Vorliegender Text:
# # # # #

Steuer(un)gerechtigkeit | Julia Sophia Schmid

Graffito "TAX"
Foto: Jon Tyson | unsplash

 

Steuer(un)gerechtigkeit

 Text: Julia Sophia Schmid

Steuern sind laut §3 der Abgabenordnung „Geldleistungen, die nicht eine Gegenleistung für eine besondere Leistung darstellen und von einem öffentlich-rechtlichen Gemeinwesen zur Erzielung von Einnahmen allen auferlegt werden, bei denen der Tatbestand zutrifft, an den das Gesetz die Leistungspflicht knüpft“. Steuern sind in erster Linie also Einnahmen, die es ermöglichen sollen, staatliche Aufgaben zu finanzieren. Was aber sind staatliche Aufgaben? Wer definiert sie? Und wer bestimmt basierend darauf die Höhe von staatlichen Einnahmen und somit auch die Höhe von Steuern?

Zu diesen staatlichen Aufgaben zählen üblicherweise die Unterstützung und Bereitstellung von Bildung und Forschung, die Aufrechterhaltung der Infrastruktur oder der Ausgleich von sozialen Unterschieden. Die Frage nach den Aufgaben, die ein Staat übernehmen sollte, und damit einhergehend auch die Frage nach der Höhe der Steuern wurde in der ökonomischen Forschung tendenziell sehr eindimensional betrachtet. In diesem Feld dominierten lange neoliberale Ansichten. Der Dichotomie „Staat vs. Markt“ folgend, versehen mit den bipolaren Attributen „ineffizient vs. regelnd/gut“, schien die Lage klar: Der vermeintlich immer ineffiziente Staat sollte so viele Aufgabe wie möglich dem vermeintlich immer effizienten Markt überlassen – und entsprechend die Steuern senken.

Eine andere Perspektive auf das Thema Steuern eröffnete 2011 eine Gruppe von Wissenschaftler*innen um den französischen Ökonomen Thomas Piketty mit ihrer langjährigen Sammlung und Aufbereitung von Einkommens-, Vermögens- und Steuerdaten. Damit haben sie eine öffentlich zugängliche Datenbank erstellt, die „World Inequality Database“. Aus dieser Datensammlung wird beispielsweise Folgendes sichtbar: Im Jahr 2022 besitzen die reichsten 10 Prozent der Weltbevölkerung rund 76 Prozent des weltweiten Vermögens, erhalten 52 Prozent des gesamten Einkommens und sind für fast die Hälfte aller CO2-Emissionen verantwortlich. Die unteren 50 Prozent der Bevölkerung des Planeten besitzt nicht mehr als 2 Prozent des globalen Vermögens. (Schaubilder 1 & 2; Quelle: https://wid.world/document/world-inequality-report-2022/) Indem sie die ungleiche Verteilung von Einkommen und Vermögen vom Beginn des 20. Jahrhunderts bis heute in über 30 Ländern aufzeigen, wollen die Forschenden um Piketty nicht nur einen Einblick in das Thema sich verschärfender Ungleichheit geben, sondern auch Lösungsansätze ausweisen. Einer davon sind Steuern.

# # # # #

Aufgeführte Einträge:
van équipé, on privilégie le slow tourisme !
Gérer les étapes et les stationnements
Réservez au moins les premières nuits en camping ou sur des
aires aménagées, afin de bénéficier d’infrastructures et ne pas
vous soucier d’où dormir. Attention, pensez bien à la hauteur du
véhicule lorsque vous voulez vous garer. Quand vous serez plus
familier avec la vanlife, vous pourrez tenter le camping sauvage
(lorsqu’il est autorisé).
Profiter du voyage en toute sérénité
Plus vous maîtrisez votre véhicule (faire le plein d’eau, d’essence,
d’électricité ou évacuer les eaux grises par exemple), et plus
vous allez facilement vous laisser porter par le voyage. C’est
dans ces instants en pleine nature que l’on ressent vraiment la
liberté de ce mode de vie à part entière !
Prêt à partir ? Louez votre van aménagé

# # # # #

Aufgabe 1: Gib bitte einen Abschnitt aus dem Text zur Steuergerechtigkeit wortgetreu wieder: Setze bei den Worten „Foto: Jon Tyson“ ein und höre nach „Höhe von Steuern?“ auf.
Aufgabe 2: Welchen Anteil am weltweiten Vermögen besaßen laut dem Text zur Steuergerechtigkeit im Jahr 2022 die reichsten 10 Prozent der Weltbevölkerung?
Die Einträge werden hier nicht gebraucht.

Schriftliche Antwort 1:
Foto: Jon Tyson | unsplash

 

Steuer(un)gerechtigkeit

 Text: Julia Sophia Schmid

Steuern sind laut §3 der Abgabenordnung „Geldleistungen, die nicht eine Gegenleistung für eine besondere Leistung darstellen und von einem öffentlich-rechtlichen Gemeinwesen zur Erzielung von Einnahmen allen auferlegt werden, bei denen der Tatbestand zutrifft, an den das Gesetz die Leistungspflicht knüpft“. Steuern sind in erster Linie also Einnahmen, die es ermöglichen sollen, staatliche Aufgaben zu finanzieren. Was aber sind staatliche Aufgaben? Wer definiert sie? Und wer bestimmt basierend darauf die Höhe von staatlichen Einnahmen und somit auch die Höhe von Steuern?

Schriftliche Antwort 2: Rund 76 Prozent.